2.2 BNIP3蛋白表达 在Wistar大鼠中,与Wistar假手术组相比,Wistar心肌梗死组及Wistar心肌梗死+氯化钴处理组BNIP蛋白表达明显增加(P<0.01)。但Wistar心肌梗死组与Wistar心肌梗死+氯化钴处理组相比BNIP蛋白表达无差异(P=0.812)。而在GK糖尿病大鼠中,与GK假手术组相比,GK心肌梗死组及GK心肌梗死+氯化钴处理组BNIP3蛋白表达增加(P<0.01),并且与GK心肌梗死组比较,GK心肌梗死+氯化钴处理组BNIP3蛋白表达减少 (P=0.02)。与Wistar心肌梗死组相比,GK心肌梗死组BNIP3 蛋白表达增加 (P=0.008)。
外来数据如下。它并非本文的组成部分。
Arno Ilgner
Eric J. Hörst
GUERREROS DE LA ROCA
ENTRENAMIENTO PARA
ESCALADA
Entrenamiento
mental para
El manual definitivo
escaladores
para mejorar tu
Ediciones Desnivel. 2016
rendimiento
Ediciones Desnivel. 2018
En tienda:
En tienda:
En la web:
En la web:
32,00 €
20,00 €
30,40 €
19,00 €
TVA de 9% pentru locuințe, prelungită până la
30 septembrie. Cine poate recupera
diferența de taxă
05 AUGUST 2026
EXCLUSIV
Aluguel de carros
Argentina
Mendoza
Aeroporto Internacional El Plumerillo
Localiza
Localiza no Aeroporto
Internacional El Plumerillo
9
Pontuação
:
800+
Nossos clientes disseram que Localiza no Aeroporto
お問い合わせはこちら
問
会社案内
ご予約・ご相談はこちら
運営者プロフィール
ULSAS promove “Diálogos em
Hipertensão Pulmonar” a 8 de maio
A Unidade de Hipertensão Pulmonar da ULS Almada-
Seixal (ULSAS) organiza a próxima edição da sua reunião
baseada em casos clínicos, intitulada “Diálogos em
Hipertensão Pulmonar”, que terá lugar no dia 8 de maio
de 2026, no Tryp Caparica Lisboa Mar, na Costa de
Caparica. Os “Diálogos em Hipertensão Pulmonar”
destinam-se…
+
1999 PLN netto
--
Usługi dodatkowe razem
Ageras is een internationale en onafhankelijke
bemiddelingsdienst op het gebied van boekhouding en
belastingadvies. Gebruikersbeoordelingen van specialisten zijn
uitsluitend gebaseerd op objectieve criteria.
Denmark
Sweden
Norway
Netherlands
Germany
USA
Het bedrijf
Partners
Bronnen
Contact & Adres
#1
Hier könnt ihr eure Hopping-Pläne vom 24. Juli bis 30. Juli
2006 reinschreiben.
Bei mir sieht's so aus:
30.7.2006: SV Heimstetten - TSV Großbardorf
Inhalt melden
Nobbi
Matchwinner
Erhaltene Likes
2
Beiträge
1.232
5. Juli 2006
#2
见图1及表3。

注：1. Wistar假手术组;2. Wistar心肌梗死组;3. Wistar心肌梗死+氯化钴处理组;4. GK假手术组;5. GK心肌梗死组;6. GK心肌梗死+氯化钴处理组

2.3 BNIP3 mRNA表达 在Wistar大鼠中,与Wistar假手术组相比,Wistar心肌梗死组及Wistar心肌梗死+氯化钴处理组BNIP3 mRNA表达明显增加(P<0.01)。但Wistar心肌梗死组与Wistar心肌梗死+氯化钴处理组相比BNIP3 mRNA表达无差异(P=0.726)。而在GK糖尿病大鼠中,与GK假手术组相比,GK心肌梗死组及GK心肌梗死+氯化钴处理组BNIP3 mRNA表达增加(P<0.01),并且与GK心肌梗死组比较,GK心肌梗死+氯化钴处理组BNIP3 mRNA表达减少,二者之间具有统计学意义(P=0.014)。GK心肌梗死组与Wistar心肌梗死组相比,GK心肌梗死组BNIP3 mRNA表达增加,二者之间差异显著(P=0.006)。见图2及表3。

3 讨论

近年研究发现细胞凋亡在缺血性心脏病的发生发展中发挥重要作用,在心肌梗死早期,细胞凋亡是心肌细胞死亡的主要形式,细胞坏死跟随在细胞凋亡之后,凋亡在早期心室重构中起重要作用。而在心肌梗死后期,仍然有心肌细胞凋亡存在,且与进行性心室重构、心力衰竭密切相关[2-3]。

注：1. Wistar假手术组;2. Wistar心肌梗死组;3. Wistar心肌梗死+氯化钴处理组;4. GK假手术组;5. GK心肌梗死组;6. GK心肌梗死+氯化钴处理组

注:与假手术组比较,**P<0.01;与相同处理方法Wistar组比较,△△P<0.01;与心肌梗死组比较,▲P<0.05

高血糖是糖尿病的一个主要的病理因素,高血糖引起静脉、动脉和外周神经的各种病理改变。在培养的牛主动脉内皮细胞,高血糖引起损伤的病理机制涉及:葡萄糖诱导的蛋白激酶C亚型的激活,葡萄糖衍生的高等糖化终产物(AGEs)生成增加,通过醛糖还原酶通路葡萄糖流出增加[4]。高血糖增加活性氧簇(ROS)的产生,而ROS的产生增加可以被电子传递链复合体Ⅱ、氧化磷酸化解偶联剂、解偶联蛋白-1和二氧化锰超氧化物歧化酶阻断,线粒体ROS恢复正常水平阻止葡萄糖诱导的蛋白激酶C亚型的激活AGEs生成、山梨(糖)醇积聚和核因子-κB(NF-κB)激活[5]。越来越多的证据表明线粒体电子传递链过氧化物的过多产生可能在糖尿病合并症的病理机制中起着主要和关键的作用[5-6]。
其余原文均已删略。